Head of Bioinformatics Core Facility
Prof. Dr. Alexander Dilthey and the CECAD Bioinformatics Core Facility team support the bioinformatics analysis needs of the CECAD community with state-of-the-art analysis algorithms and genomic data science.
In addition, Prof. Dilthey also leads the research group Genome Informatics, with a focus on bioinformatics methods development and population-scale genomic analyses.
Our research: The Genome Informatics Group is working on translating advances in DNA sequencing technology into biological insight and novel diagnostic approaches. To achieve this we're using computational genomics and genome informatics; we develop new approaches for the analysis of sequencing data and apply these to large datasets (sometimes comprising tens or hundreds of thousands of individuals). In close collaboration with our colleagues, we're working on novel approaches that leverage the power scalable DNA sequencing technologies and algorithms for the rapid and comprehensive interrogation of clinical samples. Current research projects include the genetic characterization and genomic epidemiology of novel coronavirus SARS-CoV-2; de novo assembly and population reference graphs; high-throughput immunogenetics in some of the world's largest human genome cohorts.

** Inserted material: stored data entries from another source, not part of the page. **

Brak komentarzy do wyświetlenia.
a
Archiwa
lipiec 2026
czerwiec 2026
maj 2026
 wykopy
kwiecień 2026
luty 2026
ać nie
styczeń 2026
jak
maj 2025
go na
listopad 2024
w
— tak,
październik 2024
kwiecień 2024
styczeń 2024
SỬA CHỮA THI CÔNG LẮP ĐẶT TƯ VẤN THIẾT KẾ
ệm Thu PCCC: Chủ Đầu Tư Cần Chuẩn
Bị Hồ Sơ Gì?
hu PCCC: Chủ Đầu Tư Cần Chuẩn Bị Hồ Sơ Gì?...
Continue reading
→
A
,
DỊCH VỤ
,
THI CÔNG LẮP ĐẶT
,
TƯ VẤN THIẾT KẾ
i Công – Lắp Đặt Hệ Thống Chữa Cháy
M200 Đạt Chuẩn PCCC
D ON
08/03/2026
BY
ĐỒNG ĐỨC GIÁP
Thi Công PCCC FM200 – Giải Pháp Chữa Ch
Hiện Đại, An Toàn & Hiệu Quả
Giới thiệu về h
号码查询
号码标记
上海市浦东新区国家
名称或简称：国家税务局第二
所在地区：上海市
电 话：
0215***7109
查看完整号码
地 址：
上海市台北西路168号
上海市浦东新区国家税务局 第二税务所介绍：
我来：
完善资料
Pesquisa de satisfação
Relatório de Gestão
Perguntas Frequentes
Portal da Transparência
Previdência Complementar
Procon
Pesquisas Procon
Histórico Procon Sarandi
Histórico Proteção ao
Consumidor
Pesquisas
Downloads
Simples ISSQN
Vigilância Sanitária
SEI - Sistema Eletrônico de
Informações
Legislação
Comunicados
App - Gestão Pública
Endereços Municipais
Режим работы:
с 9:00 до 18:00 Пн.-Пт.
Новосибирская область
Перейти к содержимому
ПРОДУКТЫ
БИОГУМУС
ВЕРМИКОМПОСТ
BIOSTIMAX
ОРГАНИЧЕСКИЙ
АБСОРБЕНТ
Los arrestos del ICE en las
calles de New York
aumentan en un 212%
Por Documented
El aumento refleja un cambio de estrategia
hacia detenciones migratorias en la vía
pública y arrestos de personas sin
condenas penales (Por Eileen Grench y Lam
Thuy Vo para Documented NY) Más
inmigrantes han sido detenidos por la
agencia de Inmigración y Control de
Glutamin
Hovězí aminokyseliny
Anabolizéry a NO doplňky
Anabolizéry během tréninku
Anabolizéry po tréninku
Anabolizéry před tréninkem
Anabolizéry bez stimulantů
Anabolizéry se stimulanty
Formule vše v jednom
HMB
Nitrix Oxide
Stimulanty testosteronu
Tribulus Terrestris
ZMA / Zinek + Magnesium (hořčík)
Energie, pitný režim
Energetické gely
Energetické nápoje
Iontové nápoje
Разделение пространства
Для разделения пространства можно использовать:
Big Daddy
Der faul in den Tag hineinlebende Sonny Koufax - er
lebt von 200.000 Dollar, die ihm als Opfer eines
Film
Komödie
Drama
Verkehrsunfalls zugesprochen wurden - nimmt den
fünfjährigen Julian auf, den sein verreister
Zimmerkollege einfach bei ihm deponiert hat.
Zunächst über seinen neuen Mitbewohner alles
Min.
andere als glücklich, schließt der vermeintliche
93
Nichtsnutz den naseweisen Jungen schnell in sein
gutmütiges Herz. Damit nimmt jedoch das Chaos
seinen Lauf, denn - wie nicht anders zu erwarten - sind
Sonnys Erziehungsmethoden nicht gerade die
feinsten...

Our methods/techniques: Our research combines methods from the fields of statistical genetics, methods for sequence analysis (including alignment and sketch-based algorithms), and genomic data science.
Figure 1: Minimum spanning tree and genomic neighbourhood analysis of 44 unambiguously resolved SARS-CoV-2 sequences from North-Rhine Westphalia, including 8 isolates from the Heinsberg district. Dashed and solid edges without adjacent numbers indicate distances of 0 and 1, respectively; all other distances are shown explicitly. Genomic neighbourhood analysis based on GISAID data. Source: Walker et al. .
Figure 2: Sequence homology between HLA-A, -B and–C. Graphs visualizing sequence homology between HLA-A, -B and -C across exons 2 (left) and 3 (right), based on an IMGT/HLA-provided multiple sequence alignment (MSA) of 3284 -A, 4077 -B, 2799 -C alleles. Source: Dilthey et al.